Personal highlights for me in listening to these recordings is one gets a keen sense of Charlie's humility. For instance, he praises his successor, another famous NT scholar, John A.T. Robinson, for having a superior deanship vis-a-vis his own. Another item that stood out was Charlie gave this interview at the age of 92. It is remarkable how sharp and witty he is in this rapid-fire exchange. Also, one gets to hear Charlie speak of his first book, An Idiom Book of New Testament Greek, and how pleasantly surprised he was that it was still in print.



Wednesday, June 18, 2014

Ramsey Michaels' "Remembering Bill Lane"

As promised, Ramsey Michaels' tribute to Bill Lane is now up on the EerdWord blog. Many thanks to Ramsey for his tribute and the picture he provided of himself with Lane and Glenn Barker when they received their Harvard Divinty Th.D.'s in 1962, which I include in this post below.
From Left to Right: Bill Lane, Glenn Barker, Ramsey Michaels

Tuesday, June 17, 2014

Ramsey Michaels on William Lane

J. Ramsey Michaels
J. Ramsey Michaels, Th.D. Harvard, and author of many fine commentaries, including the outstanding replacement of Leon Morris' The Gospel of John in the NICNT series, recently agreed to write up some reflections on his longtime friend and colleague, the late William L. Lane. These reflections will appear on the EerdWord Blog tomorrow (6/18) in conjunction the fortieth anniversary of Lane's The Gospel of Mark (NICNT).

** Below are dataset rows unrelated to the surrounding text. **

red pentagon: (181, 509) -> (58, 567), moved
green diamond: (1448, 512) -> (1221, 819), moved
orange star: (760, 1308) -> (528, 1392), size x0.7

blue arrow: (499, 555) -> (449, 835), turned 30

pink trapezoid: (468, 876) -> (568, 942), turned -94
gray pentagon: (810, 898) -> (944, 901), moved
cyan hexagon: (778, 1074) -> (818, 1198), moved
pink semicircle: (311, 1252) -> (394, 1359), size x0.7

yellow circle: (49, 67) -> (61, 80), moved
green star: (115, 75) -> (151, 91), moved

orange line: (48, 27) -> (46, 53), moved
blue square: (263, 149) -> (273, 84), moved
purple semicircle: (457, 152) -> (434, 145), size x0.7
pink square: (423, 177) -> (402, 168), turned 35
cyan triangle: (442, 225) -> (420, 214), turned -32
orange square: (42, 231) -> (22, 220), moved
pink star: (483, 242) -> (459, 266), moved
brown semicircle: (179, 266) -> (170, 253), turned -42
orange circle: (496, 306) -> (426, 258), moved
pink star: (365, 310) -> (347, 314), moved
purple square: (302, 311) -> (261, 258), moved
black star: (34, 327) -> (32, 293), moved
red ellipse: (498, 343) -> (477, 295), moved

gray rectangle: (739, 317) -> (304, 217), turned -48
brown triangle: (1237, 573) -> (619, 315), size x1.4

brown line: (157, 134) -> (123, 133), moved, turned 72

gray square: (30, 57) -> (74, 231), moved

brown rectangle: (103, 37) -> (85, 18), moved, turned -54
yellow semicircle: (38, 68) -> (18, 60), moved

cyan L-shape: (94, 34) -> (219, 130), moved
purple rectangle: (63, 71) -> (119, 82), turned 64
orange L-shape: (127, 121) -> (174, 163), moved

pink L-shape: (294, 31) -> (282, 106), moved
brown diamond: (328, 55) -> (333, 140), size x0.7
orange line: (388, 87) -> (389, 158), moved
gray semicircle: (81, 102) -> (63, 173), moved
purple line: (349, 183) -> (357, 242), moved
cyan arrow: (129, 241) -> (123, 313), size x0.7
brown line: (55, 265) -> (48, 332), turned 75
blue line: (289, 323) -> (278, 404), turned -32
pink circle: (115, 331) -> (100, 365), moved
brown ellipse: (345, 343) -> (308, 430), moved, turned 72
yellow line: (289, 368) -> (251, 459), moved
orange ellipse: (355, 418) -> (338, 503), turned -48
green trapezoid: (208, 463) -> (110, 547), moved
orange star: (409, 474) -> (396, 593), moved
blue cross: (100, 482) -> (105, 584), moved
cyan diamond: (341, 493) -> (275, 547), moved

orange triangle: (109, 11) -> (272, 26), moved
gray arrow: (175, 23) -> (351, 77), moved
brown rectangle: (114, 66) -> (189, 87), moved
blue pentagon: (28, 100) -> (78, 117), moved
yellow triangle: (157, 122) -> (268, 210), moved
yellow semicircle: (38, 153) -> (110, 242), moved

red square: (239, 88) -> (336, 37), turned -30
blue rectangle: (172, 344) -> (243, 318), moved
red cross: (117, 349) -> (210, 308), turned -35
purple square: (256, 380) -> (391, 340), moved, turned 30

In a recent email correspondence (6/14/14), Ramsey shared some additional thoughts on Lane and his Mark commentary that he did not include in his tribute. I quote him with his permission:

One very intriguing feature of Bill’s Mark commentary (that I didn’t have the space to include) is his view that the uses of Son of Man in Mark 2:10 and 28 are comments of the evangelist, not intended as words of Jesus. This has two implications: first, that Son of Man does not occur only on the lips of Jesus, but is used as well by Gospel writers; second, that according to Mark, Jesus did not use this term until the first passion prediction, Mark 8:31. I’m not at all sure that I agree, but I find it quite provocative, especially coming from an evangelical in the 1970s.
 Once again, I'd like to thank the good folks at Eerdmans, particularly Rachel Bomberger, Eerdword editor for partnering with me on this tribute. I will post a link to Ramsey's tribute tomorrow.